■ Your task
Dropping every picture, set down exactly the lines in the entries below, starting with the line with "27333 Warpe" and going on through the line with "Contacteer ons".

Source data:
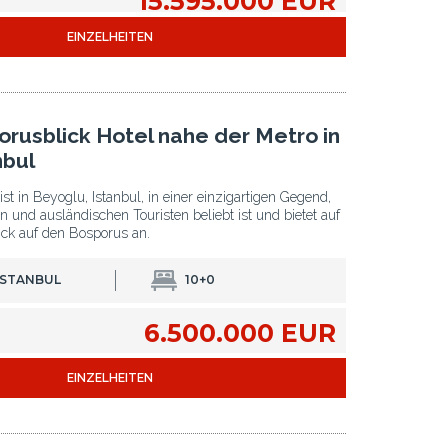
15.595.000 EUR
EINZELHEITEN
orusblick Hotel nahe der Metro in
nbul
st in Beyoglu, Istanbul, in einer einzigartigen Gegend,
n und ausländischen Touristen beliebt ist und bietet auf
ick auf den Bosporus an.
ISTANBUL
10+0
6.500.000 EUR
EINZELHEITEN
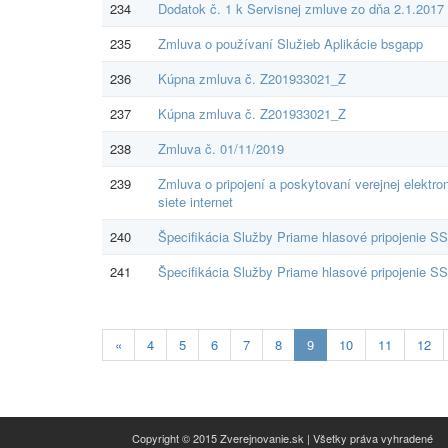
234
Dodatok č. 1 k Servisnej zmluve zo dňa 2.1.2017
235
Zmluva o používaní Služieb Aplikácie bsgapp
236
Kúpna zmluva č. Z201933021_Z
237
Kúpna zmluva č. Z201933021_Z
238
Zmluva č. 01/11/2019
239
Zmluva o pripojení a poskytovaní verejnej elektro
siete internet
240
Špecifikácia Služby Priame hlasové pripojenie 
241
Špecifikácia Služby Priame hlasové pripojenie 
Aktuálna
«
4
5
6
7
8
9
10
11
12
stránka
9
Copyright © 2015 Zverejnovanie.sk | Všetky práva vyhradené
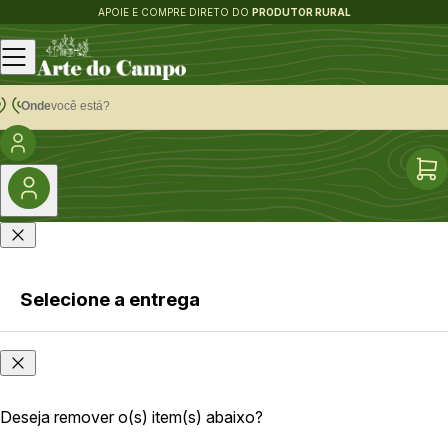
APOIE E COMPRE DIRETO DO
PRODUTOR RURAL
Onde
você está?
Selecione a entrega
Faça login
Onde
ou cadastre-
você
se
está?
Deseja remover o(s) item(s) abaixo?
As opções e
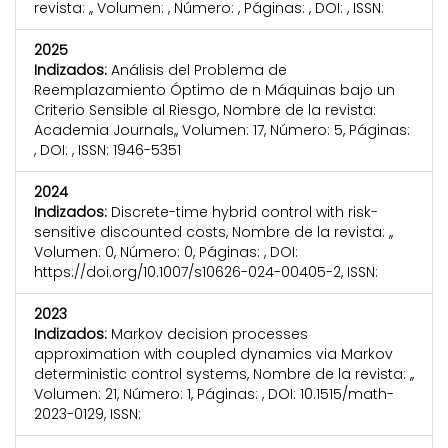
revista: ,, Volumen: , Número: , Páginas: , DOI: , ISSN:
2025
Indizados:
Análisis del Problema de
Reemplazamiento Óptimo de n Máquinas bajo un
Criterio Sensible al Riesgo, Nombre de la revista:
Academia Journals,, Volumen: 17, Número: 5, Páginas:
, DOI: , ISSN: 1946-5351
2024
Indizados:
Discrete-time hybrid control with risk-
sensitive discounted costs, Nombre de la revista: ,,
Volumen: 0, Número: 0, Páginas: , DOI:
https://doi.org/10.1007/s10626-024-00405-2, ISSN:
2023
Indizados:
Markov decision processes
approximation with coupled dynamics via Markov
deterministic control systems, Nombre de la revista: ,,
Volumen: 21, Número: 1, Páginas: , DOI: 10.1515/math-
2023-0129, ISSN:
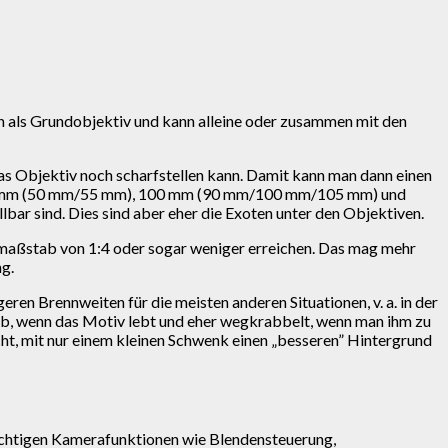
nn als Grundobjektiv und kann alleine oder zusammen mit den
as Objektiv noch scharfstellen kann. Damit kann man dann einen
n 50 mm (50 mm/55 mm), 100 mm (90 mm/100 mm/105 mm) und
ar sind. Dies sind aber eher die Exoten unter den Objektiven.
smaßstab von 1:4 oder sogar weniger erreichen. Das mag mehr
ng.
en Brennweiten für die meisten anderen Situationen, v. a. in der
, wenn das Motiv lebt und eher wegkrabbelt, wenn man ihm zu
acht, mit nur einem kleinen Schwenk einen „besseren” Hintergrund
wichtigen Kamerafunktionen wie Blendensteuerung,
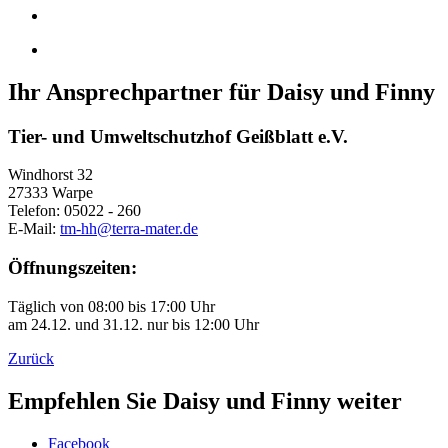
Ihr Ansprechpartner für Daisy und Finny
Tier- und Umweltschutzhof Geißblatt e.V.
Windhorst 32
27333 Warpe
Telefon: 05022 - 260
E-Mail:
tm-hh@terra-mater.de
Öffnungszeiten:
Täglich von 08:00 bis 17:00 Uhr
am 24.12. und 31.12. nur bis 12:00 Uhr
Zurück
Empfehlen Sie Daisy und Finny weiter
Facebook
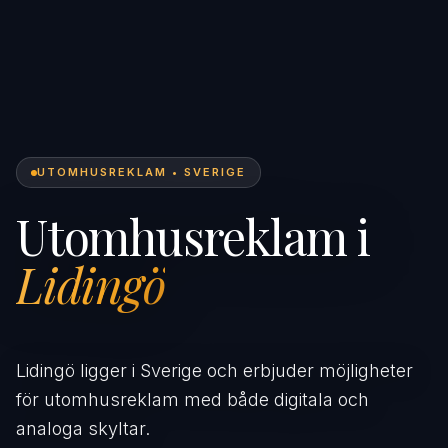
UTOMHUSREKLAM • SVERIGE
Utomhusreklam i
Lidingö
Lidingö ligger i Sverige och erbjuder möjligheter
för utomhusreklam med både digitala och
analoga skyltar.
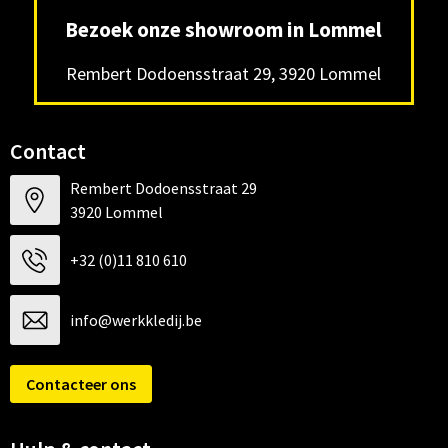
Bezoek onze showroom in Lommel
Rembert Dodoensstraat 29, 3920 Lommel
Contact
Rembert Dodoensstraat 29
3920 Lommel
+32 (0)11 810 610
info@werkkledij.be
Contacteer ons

--

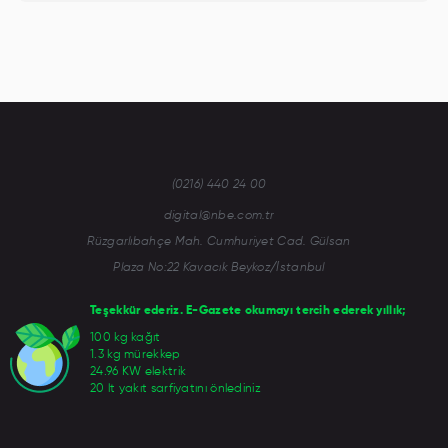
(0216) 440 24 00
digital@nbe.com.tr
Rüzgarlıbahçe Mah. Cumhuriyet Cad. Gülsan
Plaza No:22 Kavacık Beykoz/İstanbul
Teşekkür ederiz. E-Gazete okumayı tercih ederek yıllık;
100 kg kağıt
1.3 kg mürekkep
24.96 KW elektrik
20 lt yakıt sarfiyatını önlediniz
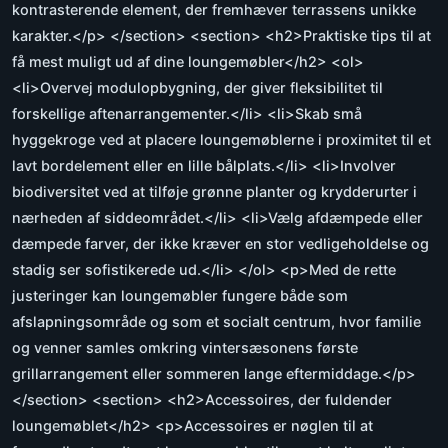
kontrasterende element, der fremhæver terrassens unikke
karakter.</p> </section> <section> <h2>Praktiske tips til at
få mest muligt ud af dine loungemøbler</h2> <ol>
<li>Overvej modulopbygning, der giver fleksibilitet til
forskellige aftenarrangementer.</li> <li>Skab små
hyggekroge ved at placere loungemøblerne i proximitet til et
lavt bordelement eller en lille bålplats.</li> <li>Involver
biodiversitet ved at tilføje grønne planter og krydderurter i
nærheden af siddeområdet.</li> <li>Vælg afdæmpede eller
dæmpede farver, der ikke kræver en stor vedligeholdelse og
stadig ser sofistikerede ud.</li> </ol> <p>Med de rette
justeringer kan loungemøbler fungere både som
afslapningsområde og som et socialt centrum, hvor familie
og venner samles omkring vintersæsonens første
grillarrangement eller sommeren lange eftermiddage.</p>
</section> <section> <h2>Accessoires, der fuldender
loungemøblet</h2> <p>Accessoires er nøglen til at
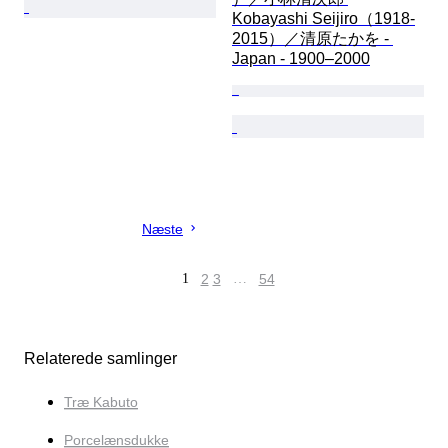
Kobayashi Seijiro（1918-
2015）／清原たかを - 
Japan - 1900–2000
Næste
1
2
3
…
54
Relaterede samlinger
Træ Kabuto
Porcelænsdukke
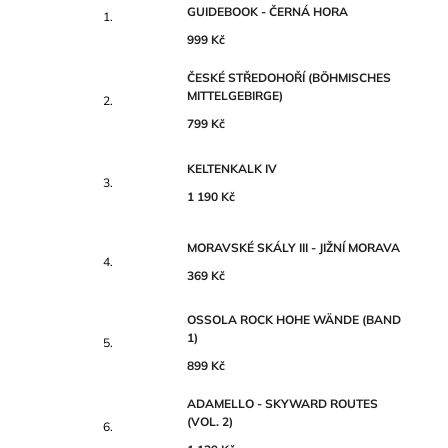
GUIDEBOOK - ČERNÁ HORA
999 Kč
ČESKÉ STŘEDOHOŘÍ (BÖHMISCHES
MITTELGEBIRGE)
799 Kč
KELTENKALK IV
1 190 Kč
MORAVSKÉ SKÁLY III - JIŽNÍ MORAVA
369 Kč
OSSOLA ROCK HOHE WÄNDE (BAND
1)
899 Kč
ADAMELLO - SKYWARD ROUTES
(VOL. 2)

* * *

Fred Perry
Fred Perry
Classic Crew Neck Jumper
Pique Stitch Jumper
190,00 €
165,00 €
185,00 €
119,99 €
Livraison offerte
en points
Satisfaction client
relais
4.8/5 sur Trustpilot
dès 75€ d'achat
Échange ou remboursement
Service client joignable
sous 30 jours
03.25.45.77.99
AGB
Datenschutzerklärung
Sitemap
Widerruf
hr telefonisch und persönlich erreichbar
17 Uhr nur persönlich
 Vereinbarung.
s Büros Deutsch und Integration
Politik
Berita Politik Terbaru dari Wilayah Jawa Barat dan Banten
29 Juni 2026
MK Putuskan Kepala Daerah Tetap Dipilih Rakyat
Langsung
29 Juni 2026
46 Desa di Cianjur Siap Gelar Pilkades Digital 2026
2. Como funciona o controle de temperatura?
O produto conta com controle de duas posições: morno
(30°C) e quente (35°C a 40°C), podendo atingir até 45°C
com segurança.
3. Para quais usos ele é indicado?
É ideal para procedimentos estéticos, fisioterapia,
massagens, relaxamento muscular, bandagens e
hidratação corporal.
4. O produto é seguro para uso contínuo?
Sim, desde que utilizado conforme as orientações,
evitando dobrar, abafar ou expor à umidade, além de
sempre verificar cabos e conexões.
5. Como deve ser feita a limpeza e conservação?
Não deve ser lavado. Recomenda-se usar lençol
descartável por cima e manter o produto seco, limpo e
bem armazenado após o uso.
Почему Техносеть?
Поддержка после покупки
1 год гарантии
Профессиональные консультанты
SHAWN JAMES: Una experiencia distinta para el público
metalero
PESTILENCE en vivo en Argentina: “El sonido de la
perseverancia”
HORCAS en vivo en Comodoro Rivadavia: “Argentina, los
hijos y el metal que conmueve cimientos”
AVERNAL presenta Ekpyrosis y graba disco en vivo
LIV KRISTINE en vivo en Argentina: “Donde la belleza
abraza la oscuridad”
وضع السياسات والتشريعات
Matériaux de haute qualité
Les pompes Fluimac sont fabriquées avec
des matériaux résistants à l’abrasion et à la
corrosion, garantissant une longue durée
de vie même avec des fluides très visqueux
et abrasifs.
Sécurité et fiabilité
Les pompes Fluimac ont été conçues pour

■ Finished exercise
27333 Warpe
Telefon: 05022 - 260
E-Mail:
tm-hh@terra-mater.de
Öffnungszeiten:
Täglich von 08:00 bis 17:00 Uhr
am 24.12. und 31.12. nur bis 12:00 Uhr
Zurück
Empfehlen Sie Daisy und Finny weiter
Facebook
UTOMHUSREKLAM • SVERIGE
Utomhusreklam i
Lidingö
Lidingö ligger i Sverige och erbjuder möjligheter
för utomhusreklam med både digitala och
analoga skyltar.
Bezoek onze showroom in Lommel
Rembert Dodoensstraat 29, 3920 Lommel
Contact
Rembert Dodoensstraat 29
3920 Lommel
+32 (0)11 810 610
info@werkkledij.be
Contacteer ons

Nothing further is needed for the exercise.